#### Assigned task 1:
Write out the February 2026 market update from "Headline inflation (CPI" up to and including "to headline inflation.", replacing "jewellery" with "jewelry".
#### Assigned task 2:
Summarize the February 2026 market update in two sentences.

#### Text under study:
◆ ◆ ◆ ◆ ◆ ◆ ◆

For February 2026, the Nifty 50 slipped 0.6%, while the Nifty Midcap 150 and BSE Smallcap Index posted modest gains of 1.6% and 0.5%, respectively.

Macroeconomic indicators:

Crude oil prices – Brent


Brent crude climbed 5% in February as geopolitical risk resurfaced in the form of US-Iran conflict.

USD INR


The Rupee gained by 1.1% (1 rupee) in February 2026 ending at 90.98 against the US Dollar, compared to 91.99 in January 2026 as foreign portfolio investor (FPI) flows turned positive in February 2026 from negative in the previous month.

Commodity price trend



Forex reserves


India's foreign exchange reserves rose by 0.65% to US$ 728 billion as of February 27, 2026, from US$ 724 billion on January 30, 2026.

Inflation


Headline inflation (CPI 2024 base year series) eased to 2.8% in January, with core inflation at 3.4%, which drops to 1.9% when precious metals are excluded, showing that underlying price pressures remain subdued. Core inflation made up most of the overall inflation, followed by food and fuel. Among non-food items, jewellery (gold, diamond, platinum) alone contributed 31 basis points to headline inflation.

Industrial production


India's Index of Industrial Production (IIP), growth softened to 4.8% in January 2026, marking a three-month low and a moderation from the strong 8% expansion recorded in December 2025. The deceleration was broad across sectors mining slowed to 4.3% (from 6.9%), manufacturing to 4.8% (from 8.4%), and electricity output to 5.1% (from 6.3%). While base effects played a role in the month-on-month moderation, activity levels across segments remain steady.

PMI Indicators


The Manufacturing Purchasing Managers' Index (PMI), in February 2026, strengthened signalling an acceleration in factory-sector activity. Output growth improved for the second month, driven primarily by firm domestic orders, even as export-order growth continued its gradual slowdown that has persisted since mid-2025. The Services PMI held steady, reinforcing the sector's strong expansionary momentum. New order growth moderated to its lowest level in over a year due to heightened competitive pressures, but service providers reported a meaningful rise in overseas demand and responded with higher hiring levels.

GST Collection


February 2026 saw a robust rise in GST collections, with gross revenue reaching INR 1.83 lakh crore an 8.1% year-on-year increase. Cumulative collections for FY26 totalled INR 20.27 lakh crore as of February 28, pointing to sustained momentum in consumption and business activity.

◆ ◆ ◆ ◆ ◆ ◆ ◆

#### Listed records:
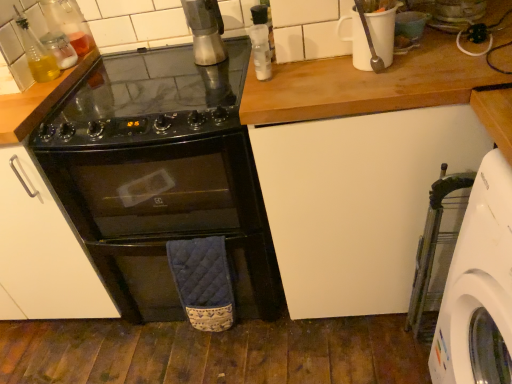
Describe the element at coordinates (205, 31) in the screenshot. I see `metallic silver grinder at upper center` at that location.

Describe the element at coordinates (356, 202) in the screenshot. I see `white matte cabinet at center` at that location.

What is the approximate width of black glass gas stove at center?

63.66 centimeters.

I want to click on transparent plastic bottle at upper center, acting as the third bottle starting from the left, so click(x=260, y=42).

This screenshot has width=512, height=384. Describe the element at coordinates (435, 252) in the screenshot. I see `white plastic washing machine at lower right` at that location.

Where is `metallic silver grinder at upper center`? This screenshot has height=384, width=512. metallic silver grinder at upper center is located at coordinates (205, 31).

Looking at this image, from the image's perspective, is white matte cabinet at center below metallic silver grinder at upper center?

Yes.

Based on the photo, do you think white matte cabinet at center is within metallic silver grinder at upper center, or outside of it?

white matte cabinet at center lies outside metallic silver grinder at upper center.

Which of these two, white matte cabinet at center or metallic silver grinder at upper center, is wider?

With larger width is white matte cabinet at center.

Considering the relative sizes of white matte cabinet at center and transparent plastic bottle at upper center, acting as the third bottle starting from the left, in the image provided, is white matte cabinet at center taller than transparent plastic bottle at upper center, acting as the third bottle starting from the left,?

Indeed, white matte cabinet at center has a greater height compared to transparent plastic bottle at upper center, acting as the third bottle starting from the left.

Is white matte cabinet at center directly adjacent to transparent plastic bottle at upper center, arranged as the first bottle when viewed from the right?

white matte cabinet at center is not next to transparent plastic bottle at upper center, arranged as the first bottle when viewed from the right, and they're not touching.

Is white matte cabinet at center oriented away from transparent plastic bottle at upper center, acting as the third bottle starting from the left?

That's not correct — white matte cabinet at center is not looking away from transparent plastic bottle at upper center, acting as the third bottle starting from the left.

Could you measure the distance between white matte cabinet at center and transparent plastic bottle at upper center, arranged as the first bottle when viewed from the right?

The distance of white matte cabinet at center from transparent plastic bottle at upper center, arranged as the first bottle when viewed from the right, is 17.35 inches.

Between black glass gas stove at center and white plastic washing machine at lower right, which one has more height?

Standing taller between the two is white plastic washing machine at lower right.

Consider the image. Is black glass gas stove at center facing away from white plastic washing machine at lower right?

black glass gas stove at center is not turned away from white plastic washing machine at lower right.

Is black glass gas stove at center next to white plastic washing machine at lower right?

No, black glass gas stove at center is not with white plastic washing machine at lower right.

Is point (63, 48) farther from viewer compared to point (15, 17)?

Yes, it is behind point (15, 17).

Is translucent glass bottle at upper left, positioned as the second bottle in left-to-right order, placed right next to translucent glass bottle at upper left, marked as the first bottle in a left-to-right arrangement?

Yes.

Consider the image. Considering the sizes of translucent glass bottle at upper left, positioned as the 2th bottle in right-to-left order, and translucent glass bottle at upper left, marked as the first bottle in a left-to-right arrangement, in the image, is translucent glass bottle at upper left, positioned as the 2th bottle in right-to-left order, wider or thinner than translucent glass bottle at upper left, marked as the first bottle in a left-to-right arrangement,?

Considering their sizes, translucent glass bottle at upper left, positioned as the 2th bottle in right-to-left order, looks broader than translucent glass bottle at upper left, marked as the first bottle in a left-to-right arrangement.

Which bottle is the 1st one when counting from the front of the translucent glass bottle at upper left, positioned as the second bottle in left-to-right order? Please provide its 2D coordinates.

[(36, 52)]

Considering the relative sizes of translucent glass bottle at upper left, the 3th bottle from the right, and white matte cabinet at center in the image provided, is translucent glass bottle at upper left, the 3th bottle from the right, wider than white matte cabinet at center?

Incorrect, the width of translucent glass bottle at upper left, the 3th bottle from the right, does not surpass that of white matte cabinet at center.

How far apart are translucent glass bottle at upper left, the 3th bottle from the right, and white matte cabinet at center?

1.01 meters.

Does point (26, 21) come farther from viewer compared to point (362, 175)?

Yes, it is.

Considering the positions of objects translucent glass bottle at upper left, marked as the first bottle in a left-to-right arrangement, and white matte cabinet at center in the image provided, who is more to the right, translucent glass bottle at upper left, marked as the first bottle in a left-to-right arrangement, or white matte cabinet at center?

white matte cabinet at center is more to the right.

Does point (433, 238) come in front of point (195, 27)?

Yes, point (433, 238) is in front of point (195, 27).

Considering the relative sizes of white plastic washing machine at lower right and metallic silver grinder at upper center in the image provided, is white plastic washing machine at lower right thinner than metallic silver grinder at upper center?

In fact, white plastic washing machine at lower right might be wider than metallic silver grinder at upper center.

Which is more to the left, white plastic washing machine at lower right or metallic silver grinder at upper center?

From the viewer's perspective, metallic silver grinder at upper center appears more on the left side.

Considering the relative sizes of black glass gas stove at center and translucent glass bottle at upper left, the 3th bottle from the right, in the image provided, is black glass gas stove at center bigger than translucent glass bottle at upper left, the 3th bottle from the right,?

Yes.

Which of these two, black glass gas stove at center or translucent glass bottle at upper left, the 3th bottle from the right, stands shorter?

Standing shorter between the two is black glass gas stove at center.

From a real-world perspective, between black glass gas stove at center and translucent glass bottle at upper left, marked as the first bottle in a left-to-right arrangement, who is vertically higher?

translucent glass bottle at upper left, marked as the first bottle in a left-to-right arrangement, is physically above.

From the image's perspective, is black glass gas stove at center located beneath translucent glass bottle at upper left, marked as the first bottle in a left-to-right arrangement?

Indeed, from the image's perspective, black glass gas stove at center is shown beneath translucent glass bottle at upper left, marked as the first bottle in a left-to-right arrangement.

Image resolution: width=512 pixels, height=384 pixels. Find the location of `cabinetry located below the metallic silver grinder at upper center (from the image's perspective)`. cabinetry located below the metallic silver grinder at upper center (from the image's perspective) is located at coordinates (356, 202).

Where is `bottle that is the 1st one when counting backward from the white matte cabinet at center`? bottle that is the 1st one when counting backward from the white matte cabinet at center is located at coordinates (260, 42).

Looking at the image, which one is located further to black glass oven at center, transparent plastic bottle at upper center, acting as the third bottle starting from the left, or white plastic washing machine at lower right?

white plastic washing machine at lower right.

From the image, which object appears to be nearer to black glass gas stove at center, translucent glass bottle at upper left, positioned as the 2th bottle in right-to-left order, or black glass oven at center?

black glass oven at center is closer to black glass gas stove at center.

Considering their positions, is black glass oven at center positioned further to white matte cabinet at center than transparent plastic bottle at upper center, arranged as the first bottle when viewed from the right?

◆ ◆ ◆ ◆ ◆ ◆ ◆

#### Answer area 1:
Headline inflation (CPI 2024 base year series) eased to 2.8% in January, with core inflation at 3.4%, which drops to 1.9% when precious metals are excluded, showing that underlying price pressures remain subdued. Core inflation made up most of the overall inflation, followed by food and fuel. Among non-food items, jewelry (gold, diamond, platinum) alone contributed 31 basis points to headline inflation.

#### Answer area 2:
In February 2026 the Nifty 50 slipped 0.6% while the Nifty Midcap 150 and BSE Smallcap Index posted modest gains, Brent crude climbed 5%, the Rupee gained 1.1% to end at 90.98 against the US Dollar, and India's foreign exchange reserves rose to US$ 728 billion. Headline inflation eased to 2.8% in January and industrial production growth softened to 4.8%, while the Manufacturing PMI strengthened, the Services PMI held steady, and February GST collections rose 8.1% year-on-year to INR 1.83 lakh crore.